Incredibly researched and lush historical fiction.
One of my favorite tropes was Ava’s connection with fairy tales. She tells them to the other seamstresses, and then, when she is demoted, she tells them to the princesses. But she also sees the world, in one sense, as a fairy tale, which helps her to cope with the difficult things she experiences. When she is able to turn, for example, her abuse at Nicolas’s hands into a story, it is less traumatizing. “I still hunger for the beautiful part of the story,” she realizes, even when she is in the ugly and dirty parts, “the part with the wedding or the wealth or the lover un-beasted, the family restored, before the trials and sadness that follow into another story..I still, even now, I still think I might earn these things, if I complete a few more trials correctly.”

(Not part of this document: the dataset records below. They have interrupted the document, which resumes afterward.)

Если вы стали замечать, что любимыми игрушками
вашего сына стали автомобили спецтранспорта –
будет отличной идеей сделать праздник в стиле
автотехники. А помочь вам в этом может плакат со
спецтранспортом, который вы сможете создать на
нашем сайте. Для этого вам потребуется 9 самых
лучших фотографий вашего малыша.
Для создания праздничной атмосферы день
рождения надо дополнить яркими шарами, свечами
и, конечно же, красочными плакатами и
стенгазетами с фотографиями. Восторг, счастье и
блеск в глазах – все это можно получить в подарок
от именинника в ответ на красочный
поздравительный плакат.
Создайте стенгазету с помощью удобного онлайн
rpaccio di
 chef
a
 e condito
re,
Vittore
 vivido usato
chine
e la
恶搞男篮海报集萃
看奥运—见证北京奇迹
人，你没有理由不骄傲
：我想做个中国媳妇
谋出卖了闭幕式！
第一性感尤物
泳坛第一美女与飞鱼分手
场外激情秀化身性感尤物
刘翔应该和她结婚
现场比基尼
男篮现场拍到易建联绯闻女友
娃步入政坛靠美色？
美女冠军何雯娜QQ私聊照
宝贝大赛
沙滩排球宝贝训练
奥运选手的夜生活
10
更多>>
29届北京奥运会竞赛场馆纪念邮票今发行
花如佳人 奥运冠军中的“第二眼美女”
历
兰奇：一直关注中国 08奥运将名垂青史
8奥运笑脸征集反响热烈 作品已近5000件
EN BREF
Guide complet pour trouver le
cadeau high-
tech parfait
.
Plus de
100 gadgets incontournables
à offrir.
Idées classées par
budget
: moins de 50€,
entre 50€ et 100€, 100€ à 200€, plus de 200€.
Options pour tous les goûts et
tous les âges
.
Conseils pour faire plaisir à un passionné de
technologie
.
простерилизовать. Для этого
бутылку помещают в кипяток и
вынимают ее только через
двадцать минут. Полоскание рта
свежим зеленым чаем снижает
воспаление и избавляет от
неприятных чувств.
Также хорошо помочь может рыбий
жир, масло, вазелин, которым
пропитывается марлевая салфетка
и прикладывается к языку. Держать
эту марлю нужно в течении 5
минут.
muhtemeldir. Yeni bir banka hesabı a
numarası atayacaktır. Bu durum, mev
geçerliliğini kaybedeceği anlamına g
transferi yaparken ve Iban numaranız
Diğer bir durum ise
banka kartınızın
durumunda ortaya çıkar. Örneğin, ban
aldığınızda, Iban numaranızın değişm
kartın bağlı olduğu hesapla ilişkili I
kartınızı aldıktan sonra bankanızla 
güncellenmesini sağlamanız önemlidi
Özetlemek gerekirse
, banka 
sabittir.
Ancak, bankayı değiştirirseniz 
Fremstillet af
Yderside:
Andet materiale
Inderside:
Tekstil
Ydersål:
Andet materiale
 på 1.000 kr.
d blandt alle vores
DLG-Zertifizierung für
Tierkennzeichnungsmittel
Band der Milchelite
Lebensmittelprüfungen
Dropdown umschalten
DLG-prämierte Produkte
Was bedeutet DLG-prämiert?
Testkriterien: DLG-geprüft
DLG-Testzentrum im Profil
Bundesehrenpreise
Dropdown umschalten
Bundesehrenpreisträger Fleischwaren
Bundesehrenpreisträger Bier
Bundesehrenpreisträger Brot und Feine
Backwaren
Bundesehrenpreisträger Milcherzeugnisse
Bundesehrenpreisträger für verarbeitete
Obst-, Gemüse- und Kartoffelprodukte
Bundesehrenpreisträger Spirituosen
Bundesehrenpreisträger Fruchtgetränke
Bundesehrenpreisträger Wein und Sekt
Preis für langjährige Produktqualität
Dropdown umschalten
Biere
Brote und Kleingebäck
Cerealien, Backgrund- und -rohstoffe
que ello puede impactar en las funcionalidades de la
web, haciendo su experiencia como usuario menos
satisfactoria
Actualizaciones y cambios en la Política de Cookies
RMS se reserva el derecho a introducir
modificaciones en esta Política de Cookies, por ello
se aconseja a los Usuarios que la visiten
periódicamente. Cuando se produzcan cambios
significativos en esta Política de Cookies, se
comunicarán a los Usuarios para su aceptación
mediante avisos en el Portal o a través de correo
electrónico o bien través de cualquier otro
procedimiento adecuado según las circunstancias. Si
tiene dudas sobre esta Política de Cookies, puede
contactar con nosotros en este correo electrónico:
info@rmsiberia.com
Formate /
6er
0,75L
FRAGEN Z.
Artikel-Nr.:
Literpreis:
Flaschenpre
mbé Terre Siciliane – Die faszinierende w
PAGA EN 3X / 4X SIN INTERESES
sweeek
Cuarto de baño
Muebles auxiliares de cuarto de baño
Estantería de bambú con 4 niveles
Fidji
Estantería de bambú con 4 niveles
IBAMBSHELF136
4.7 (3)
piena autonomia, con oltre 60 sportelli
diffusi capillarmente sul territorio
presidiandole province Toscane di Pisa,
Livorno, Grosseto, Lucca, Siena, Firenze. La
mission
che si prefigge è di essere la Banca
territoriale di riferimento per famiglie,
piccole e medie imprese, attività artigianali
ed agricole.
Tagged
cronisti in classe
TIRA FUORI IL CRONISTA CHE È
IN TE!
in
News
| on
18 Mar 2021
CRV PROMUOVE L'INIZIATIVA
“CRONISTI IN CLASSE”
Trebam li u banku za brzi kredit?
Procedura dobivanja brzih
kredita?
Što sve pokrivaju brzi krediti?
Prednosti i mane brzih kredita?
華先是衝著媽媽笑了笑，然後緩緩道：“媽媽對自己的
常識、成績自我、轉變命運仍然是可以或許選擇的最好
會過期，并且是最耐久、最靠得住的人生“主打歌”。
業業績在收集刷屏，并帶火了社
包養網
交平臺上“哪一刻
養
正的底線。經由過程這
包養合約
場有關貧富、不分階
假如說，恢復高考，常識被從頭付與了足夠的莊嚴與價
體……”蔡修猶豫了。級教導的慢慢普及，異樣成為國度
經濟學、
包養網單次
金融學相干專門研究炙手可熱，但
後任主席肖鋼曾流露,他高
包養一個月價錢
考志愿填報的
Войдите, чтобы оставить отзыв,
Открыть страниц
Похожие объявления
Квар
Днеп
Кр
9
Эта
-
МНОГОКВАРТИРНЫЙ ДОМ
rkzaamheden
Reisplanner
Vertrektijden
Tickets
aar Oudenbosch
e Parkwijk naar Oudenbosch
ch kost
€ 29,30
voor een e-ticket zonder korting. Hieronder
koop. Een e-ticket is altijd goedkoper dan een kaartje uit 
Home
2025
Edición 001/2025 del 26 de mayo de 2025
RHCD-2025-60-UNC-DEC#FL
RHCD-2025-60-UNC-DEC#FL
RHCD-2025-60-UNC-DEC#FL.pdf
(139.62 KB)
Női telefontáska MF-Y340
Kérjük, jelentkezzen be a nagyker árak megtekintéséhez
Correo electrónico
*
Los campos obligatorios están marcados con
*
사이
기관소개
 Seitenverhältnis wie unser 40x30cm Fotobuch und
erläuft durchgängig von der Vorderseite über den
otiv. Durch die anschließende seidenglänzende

While I don’t think this book is for everyone, I loved it. I did take a long time to finish it, because of that darkness. I am definitely not a reader of light and fluffy, but I also can’t tolerate dark and twisty for as long as I used to. So I dipped in and out. It took me three weeks to finish this, but I am glad I invested the time to be immersed in such a world—and to be able to resurface in my world, with antibiotics instead of mercury.